Chico ouviu, gostou e respondeu. Sentiu-se lisonjeado de ser lembrado por uma geração que já não tem a canção como valor absoluto, mas entende a música como algo que pode ser diversificado. Ele mesmo já havia feito um pastiche de rap antes e até já havia falado da “morte da canção” em uma entrevista. Talvez tenha sido uma autoironia. Fato é que Chico gostou do que Criolo fez com sua antiga canção, mesmo que Criolo tenha criticado a elite intelectual do país, da qual Chico faz parte:

os saraus tiveram que invadir os butecos
pois biblioteca não era lugar de poesia
biblioteca tinha que ter silêncio
e uma gente que se acha assim muito sabida

Ao contrário de ter se sentido atingido com a crítica, Chico agradece a Criolo, em seu show, por ter sido aceito na nova geração. “Evoé, jovem artista”, ele canta, em seu rap de resposta ao rapper.

– Também gostei muito da sua versão, Criolo. Trouxe minha música para fora do baú, renovou a mensagem.

Chico puxa uma baforada do cigarro.

– E o que você tá fazendo nestas quebradas, Chico?

– Indo visitar um irmão, em São Paulo. Resolvi vir de carro, andar na estrada sozinho. Não fazia isso há muito tempo. Ando muito a pé, mas pegar a estrada me dá preguiça.

– E você tem irmão em São Paulo?

– Tenho. Morei lá por muitos anos. No tempo em que ainda havia amor em SP...

Chico fala e ri. Criolo também. Reconhece a alusão à sua música que fez sucesso nas rádios e na MTV.

– Conhece essa minha letra?

– Claro. Ótima canção.

– Canção?

– É uma canção. Pode ter rap nela, mas tem harmonia, melodia, letra poética, versos cantados. Uma canção moderna. E muito bonita.

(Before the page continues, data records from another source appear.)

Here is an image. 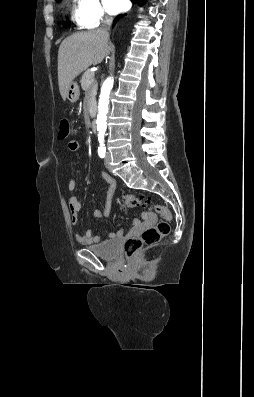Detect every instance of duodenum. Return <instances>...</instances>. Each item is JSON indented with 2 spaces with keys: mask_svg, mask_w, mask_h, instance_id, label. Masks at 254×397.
<instances>
[{
  "mask_svg": "<svg viewBox=\"0 0 254 397\" xmlns=\"http://www.w3.org/2000/svg\"><path fill=\"white\" fill-rule=\"evenodd\" d=\"M90 128H91V130H92L93 132H96V130H97V122H96V119H93V120L91 121Z\"/></svg>",
  "mask_w": 254,
  "mask_h": 397,
  "instance_id": "1",
  "label": "duodenum"
}]
</instances>
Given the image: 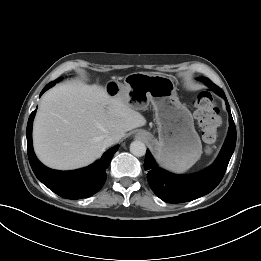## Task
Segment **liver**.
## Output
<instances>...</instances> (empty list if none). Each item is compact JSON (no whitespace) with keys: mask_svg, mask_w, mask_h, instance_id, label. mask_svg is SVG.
Returning <instances> with one entry per match:
<instances>
[{"mask_svg":"<svg viewBox=\"0 0 261 261\" xmlns=\"http://www.w3.org/2000/svg\"><path fill=\"white\" fill-rule=\"evenodd\" d=\"M145 124L144 116L106 89L69 82L42 97L33 125V146L46 166L71 170L100 157L107 136L118 142L127 131Z\"/></svg>","mask_w":261,"mask_h":261,"instance_id":"liver-1","label":"liver"}]
</instances>
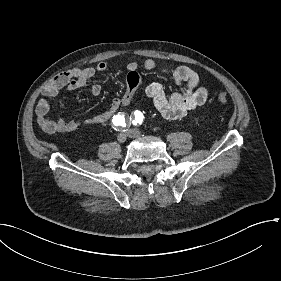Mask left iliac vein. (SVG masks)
Here are the masks:
<instances>
[{
  "instance_id": "obj_1",
  "label": "left iliac vein",
  "mask_w": 281,
  "mask_h": 281,
  "mask_svg": "<svg viewBox=\"0 0 281 281\" xmlns=\"http://www.w3.org/2000/svg\"><path fill=\"white\" fill-rule=\"evenodd\" d=\"M127 135L130 138H137V137H139L141 135V132L138 129H129L127 131Z\"/></svg>"
}]
</instances>
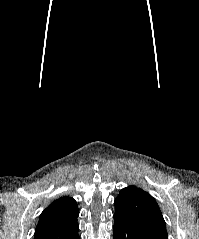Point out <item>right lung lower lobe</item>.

– No final, é tudo mensagem. A gente quer passar uma mensagem.

– No final, é arte. Seja lá o que isso for.

A voz metálica chama os passageiros do ônibus em que Criolo está viajando. Ele aperta a mão de Chico.

– Bom te conhecer.

– Muito bom. A gente vai se falando. Quem sabe você vai jogar bola comigo?

– Tá marcado.

Cada um vai para seu lado. Criolo entra no ônibus, já conversando com seus amigos sobre o inusitado encontro. Chico pisa no cigarro e se lembra de que hoje, tempos de politicamente correto, deveria jogar a guimba no lixo. Aliás, não deveria nem estar fumando. Dane-se. Não é a mudança dos tempos que vai apagar a lembrança de um encontro tão bacana. E promissor.